It is not often we would describe a visitor as unwelcome, but last Saturday we had a power cut that stopped our restaurant operating and left guests in our cottages without power. A great saga ensued due in the main to Endesa the electricity supplier failing massively to give the service we pay for. We are supposed to have a 90 minute emergency call out but on Saturday, after more than 25 telephone calls they turned up after 8 hours! And then to blithely say “not our problem get someone else to fix it.”
To cut a long, long, story short we finally found a competent contractor that could help at 7.30 am the next morning. It took him 20 minutes to change a fuse (one that was as long as your arm) and we had power restored, which brings me to the nub of our story. A visiting Genet had decided to climb the pylon and electrocuted himself in the process, and this in turn took out one of the three phases.

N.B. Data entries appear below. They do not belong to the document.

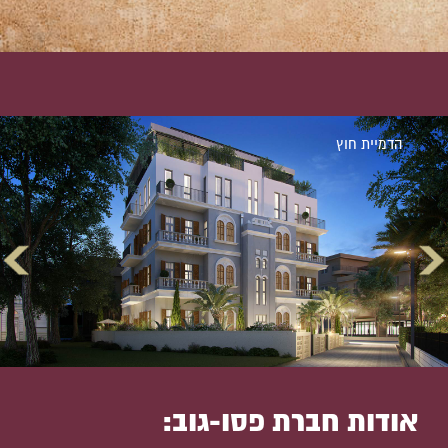
הדמיית חוץ
אודות חברת פסו-גוב: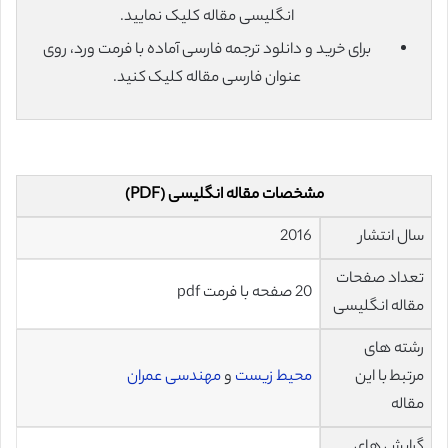
انگلیسی مقاله کلیک نمایید.
برای خرید و دانلود ترجمه فارسی آماده با فرمت ورد، روی
عنوان فارسی مقاله کلیک کنید.
مشخصات مقاله انگلیسی (PDF)
سال انتشار
2016
تعداد صفحات
20 صفحه با فرمت pdf
مقاله انگلیسی
رشته های
مرتبط با این
محیط زیست
و
مهندسی عمران
مقاله
گرایش های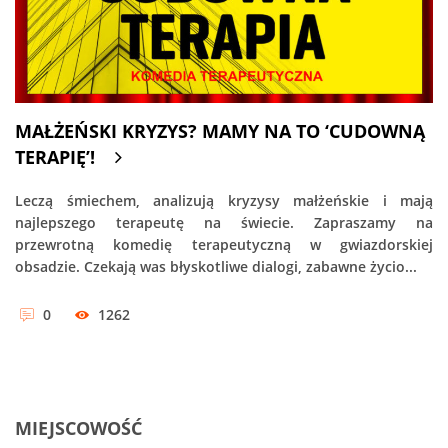
MAŁŻEŃSKI KRYZYS? MAMY NA TO ‘CUDOWNĄ
TERAPIĘ’!
Leczą śmiechem, analizują kryzysy małżeńskie i mają
najlepszego terapeutę na świecie. Zapraszamy na
przewrotną komedię terapeutyczną w gwiazdorskiej
obsadzie. Czekają was błyskotliwe dialogi, zabawne życio...
0
1262
MIEJSCOWOŚĆ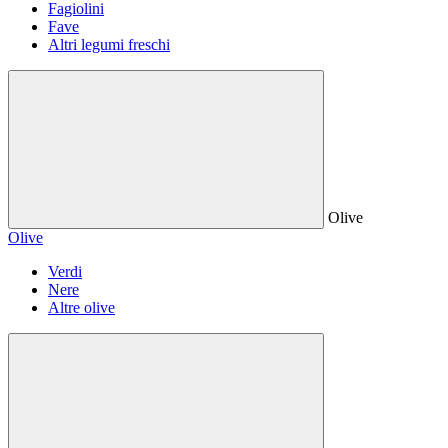
Fagiolini
Fave
Altri legumi freschi
Olive
Olive
Verdi
Nere
Altre olive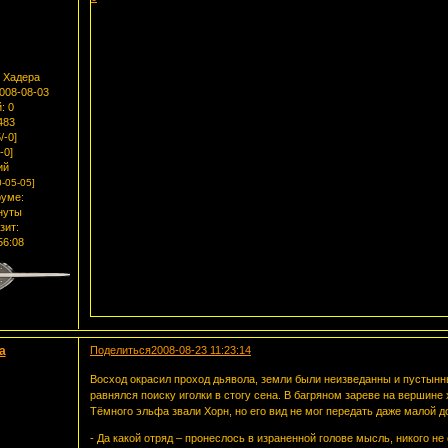
 Хадера
2008-08-03
:
0
483
/-0]
-0]
ий
-05-05]
уме:
нуты
зит:
56:08
a
Поделиться
2008-08-23 11:23:14
Восход окрасил проход дьявола, земли были неизведанны и пустынны
равнялся поиску иголки в стогу сена. В багряном зареве на вершине
Тёмного эльфа звали Хорн, но его вид не мог передать даже малой д
- Да какой отряд – пронеслось в израненной голове мысль, никого не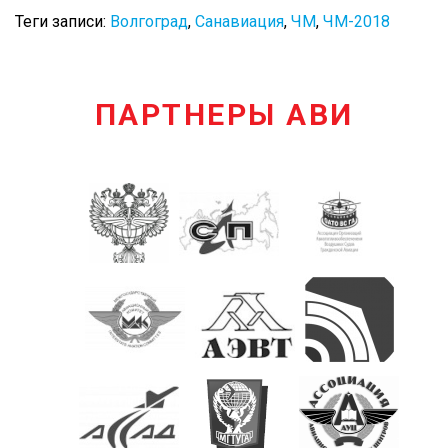
Теги записи:
Волгоград
,
Санавиация
,
ЧМ
,
ЧМ-2018
ПАРТНЕРЫ АВИ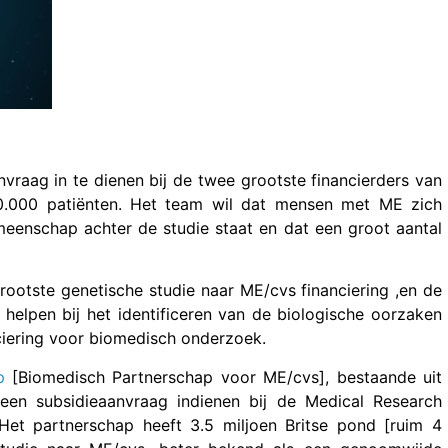
raag in te dienen bij de twee grootste financierders van
0.000 patiënten. Het team wil dat mensen met ME zich
meenschap achter de studie staat en dat een groot aantal
rootste genetische studie naar ME/cvs financiering ,en de
helpen bij het identificeren van de biologische oorzaken
nciering voor biomedisch onderzoek.
p
[Biomedisch Partnerschap voor ME/cvs], bestaande uit
en subsidieaanvraag indienen bij de Medical Research
 Het partnerschap heeft 3.5 miljoen Britse pond [ruim 4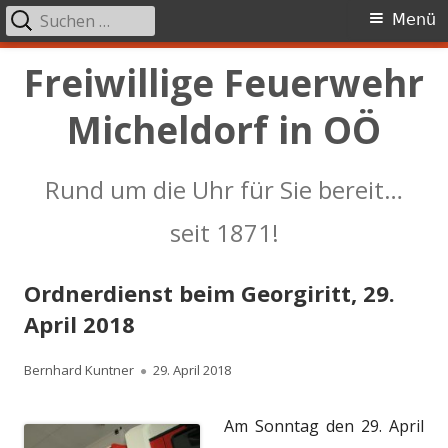
Suchen
Primäres
Menü
nach:
Menü
Springe
Freiwillige Feuerwehr
zum
Micheldorf in OÖ
Inhalt
Rund um die Uhr für Sie bereit…
seit 1871!
Ordnerdienst beim Georgiritt, 29.
April 2018
Autor
Veröffentlicht
Bernhard Kuntner
29. April 2018
am
Am Sonntag den 29. April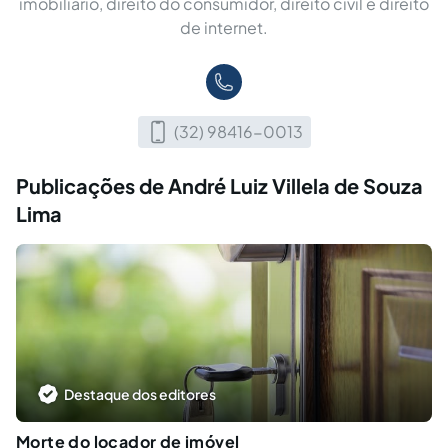
imobiliário, direito do consumidor, direito civil e direito
de internet.
(32) 98416-0013
Publicações de André Luiz Villela de Souza
Lima
Destaque dos editores
Morte do locador de imóvel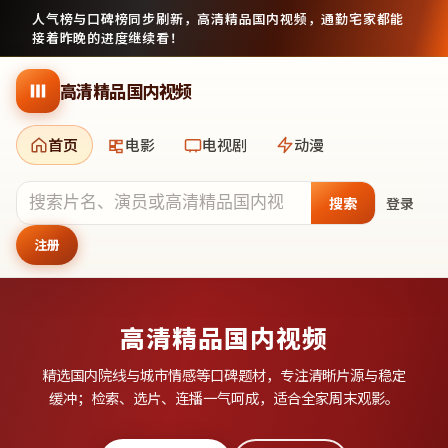
人气榜与口碑榜同步刷新，
高清精品国内视频
，通勤宅家都能
接着昨晚的进度继续看！
跳到主要内容
高清精品国内视频
首页
电影
电视剧
动漫
搜索
登录
注册
高清精品国内视频
精选国内院线与城市情感等口碑题材，专注清晰片源与稳定
缓冲；检索、选片、连播一气呵成，适合全家周末观影。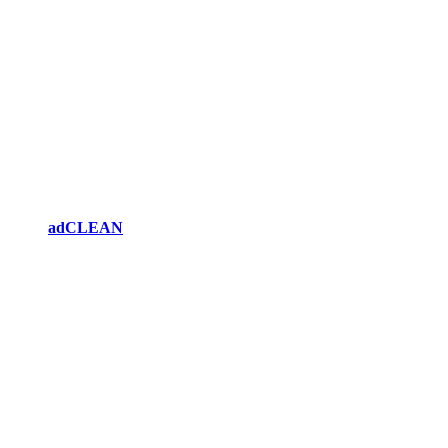
adCLEAN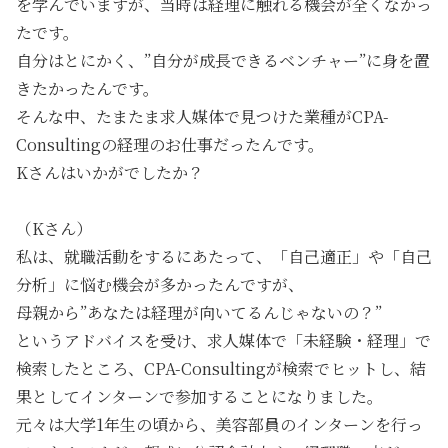
を学んでいますが、当時は経理に触れる機会が全くなかっ
たです。
自分はとにかく、
”自分が成長できるベンチャー”
に身を置
きたかったんです。
そんな中、たまたま求人媒体で見つけた業種がCPA-
Consultingの経理のお仕事だったんです。
Kさんはいかがでしたか？
（Kさん）
私は、就職活動をするにあたって、「自己適正」や「自己
分析」に悩む機会が多かったんですが、
母親から
”あなたは経理が向いてるんじゃないの？”
というアドバイスを受け、求人媒体で「未経験・経理」で
検索したところ、CPA-Consultingが検索でヒットし、結
果としてインターンで参加することになりました。
元々は大学1年生の頃から、美容部員のインターンを行っ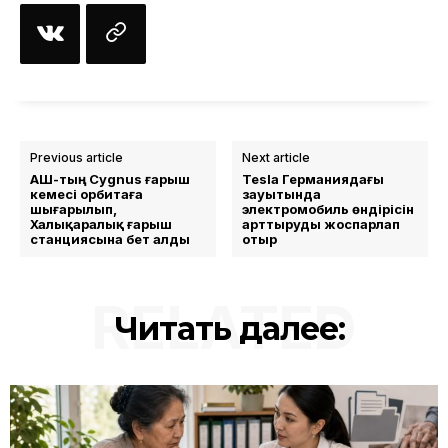
Previous article
Next article
АҚШ-тың Cygnus ғарыш
Tesla Германиядағы
кемесі орбитаға
зауытында
шығарылып,
электромобиль өндірісін
Халықаралық ғарыш
арттыруды жоспарлап
станциясына бет алды
отыр
RELATED
Читать далее: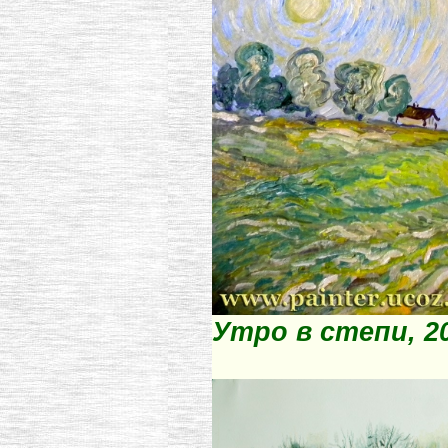
Утро в степи, 2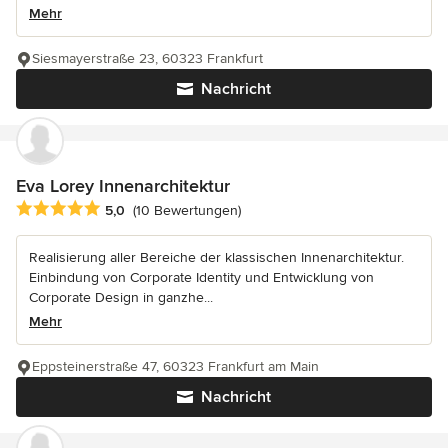
Mehr
Siesmayerstraße 23, 60323 Frankfurt
Nachricht
Eva Lorey Innenarchitektur
Durchschnittliche Bewertung: 5 von 5 Sternen
5,0
(10 Bewertungen)
Realisierung aller Bereiche der klassischen Innenarchitektur.
Einbindung von Corporate Identity und Entwicklung von
Corporate Design in ganzhe...
Mehr
Eppsteinerstraße 47, 60323 Frankfurt am Main
Nachricht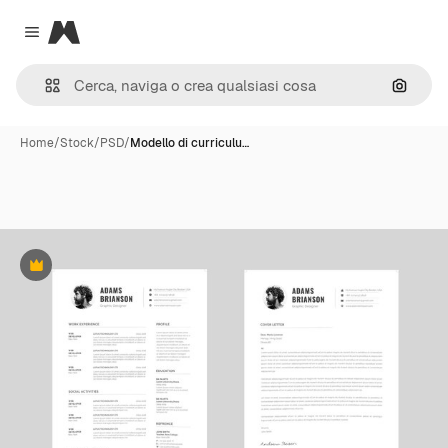
Magnific
Close menu
Cerca 
Home
/
Stock
/
PSD
/
Modello di curriculu…
Premium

Gineta, Jineta or Gato Almizclero (musk cat) Photo copyright Steve Garvie
Genets are cat-like carnivores closely related to the mongoose and most of them have a spotted coat with long bushy tails, and whilst seldom seen they are not rare creatures, but found throughout Europe having originated in Africa and most likely been imported as pets many years ago.
Nowadays wild Genets live all over Spain and can live in olive groves by eating small animals and insects. They are nocturnal and generally live alone.
What our Genet was doing up an 80ft pylon we will never know and quite how it climbed up is puzzling as its retractable claws would presumably be of little use on steel. Not the ideal way to see our first Genet and hopefully we won’t see another in such circumstances.